We're a global company. We actually rotate the headquarters between Beijing, Hong Kong, Singapore, Raleigh (N.C.) and Paris. Instead of having everyone travel to me, I travel to them. I feel like a gypsy at times, running around with my bag, unloading it and loading it.

What kind of cultural issues come up between the American and Chinese sides of the company?

Every day there's something. On both sides, you need to have great trust in your colleagues to know that their intentions are good, even though the words might not come out right.

In the U.S. and Europe, we have highly opinionated executives who like to make their voices heard. The China team tends to listen more and express themselves more thoughtfully.

This year, the U.S. State Department said it wouldn't use Lenovo computers for classified work after members of Congress raised concerns about the fact that the Chinese government owns 27 percent of the company. Was the concern legitimate?

There is no risk to the U.S. government in using Lenovo products. Period. Full stop. There are no backdoor surveillance activities or spy chips or any of the like associated with any of our computers.

How do Lenovo's marketing strategies differ around the world?

In India, we work with Bollywood actors and do key product placements on game shows.
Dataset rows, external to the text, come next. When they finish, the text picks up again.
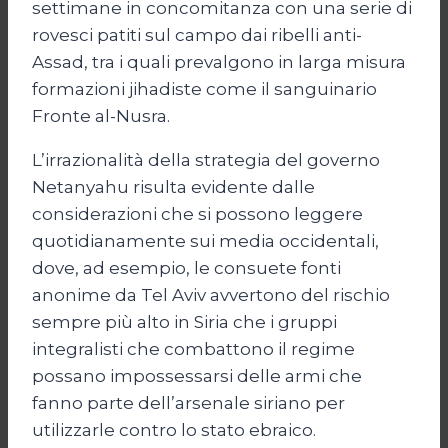
settimane in concomitanza con una serie di
rovesci patiti sul campo dai ribelli anti-
Assad, tra i quali prevalgono in larga misura
formazioni jihadiste come il sanguinario
Fronte al-Nusra.
L’irrazionalità della strategia del governo
Netanyahu risulta evidente dalle
considerazioni che si possono leggere
quotidianamente sui media occidentali,
dove, ad esempio, le consuete fonti
anonime da Tel Aviv avvertono del rischio
sempre più alto in Siria che i gruppi
integralisti che combattono il regime
possano impossessarsi delle armi che
fanno parte dell’arsenale siriano per
utilizzarle contro lo stato ebraico.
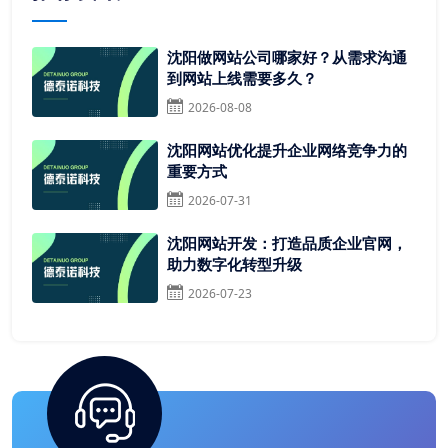
沈阳做网站公司哪家好？从需求沟通
到网站上线需要多久？
2026-08-08
沈阳网站优化提升企业网络竞争力的
重要方式
2026-07-31
沈阳网站开发：打造品质企业官网，
助力数字化转型升级
2026-07-23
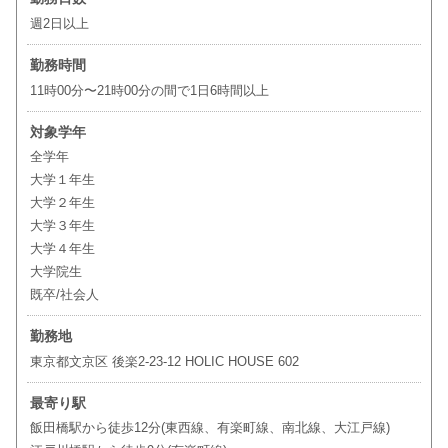
週2日以上
勤務時間
11時00分〜21時00分の間で1日6時間以上
対象学年
全学年
大学１年生
大学２年生
大学３年生
大学４年生
大学院生
既卒/社会人
勤務地
東京都文京区 後楽2-23-12 HOLIC HOUSE 602
最寄り駅
飯田橋駅から徒歩12分(東西線、有楽町線、南北線、大江戸線)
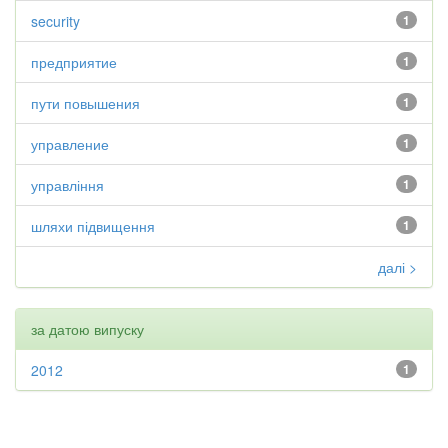
security
1
предприятие
1
пути повышения
1
управление
1
управління
1
шляхи підвищення
1
далі >
за датою випуску
2012
1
Outside of the U.S., soccer is very popular, so we hired (Brazilian soccer star) Ronaldinho to do ads for us. In the U.S., we're working with the NBA. Another way is through the Olympics, which have broad appeal around the world. We're doing some interesting stuff with blogs, too - check out the Design Matters blog on Lenovoblogs.com.

What is in store for the next generation of Lenovo/IBM ThinkPads?

Fingerprint-swipe readers. If you have 30 different passwords, they're all stored on your fingerprint, and you don't have to remember them all.

We like to take ideas from other industries and apply them to our computers. Take the roll cage around cars that protects people when they get in an accident. We've put a roll cage around the LCD screen in a ThinkPad, so if you drop the computer, you might not break the glass.

We also took the air-bag idea and applied it to our hard drive. The ThinkPad has a sensor that knows if it's falling, protects the data on the hard drive. We've used the same algorithm that controls air bag deployment in a car.

Last quarter, you lost market share in the United States. What is your strategy going forward?

The issue in the American market is that, historically, we've played in the large-account space. That market shrunk this past quarter, creating a lot of aggressive pricing. Our problem is that we haven't been in the transaction space, targeting small and medium businesses and consumers. As we gear up that part of our business, you'll see us gain share.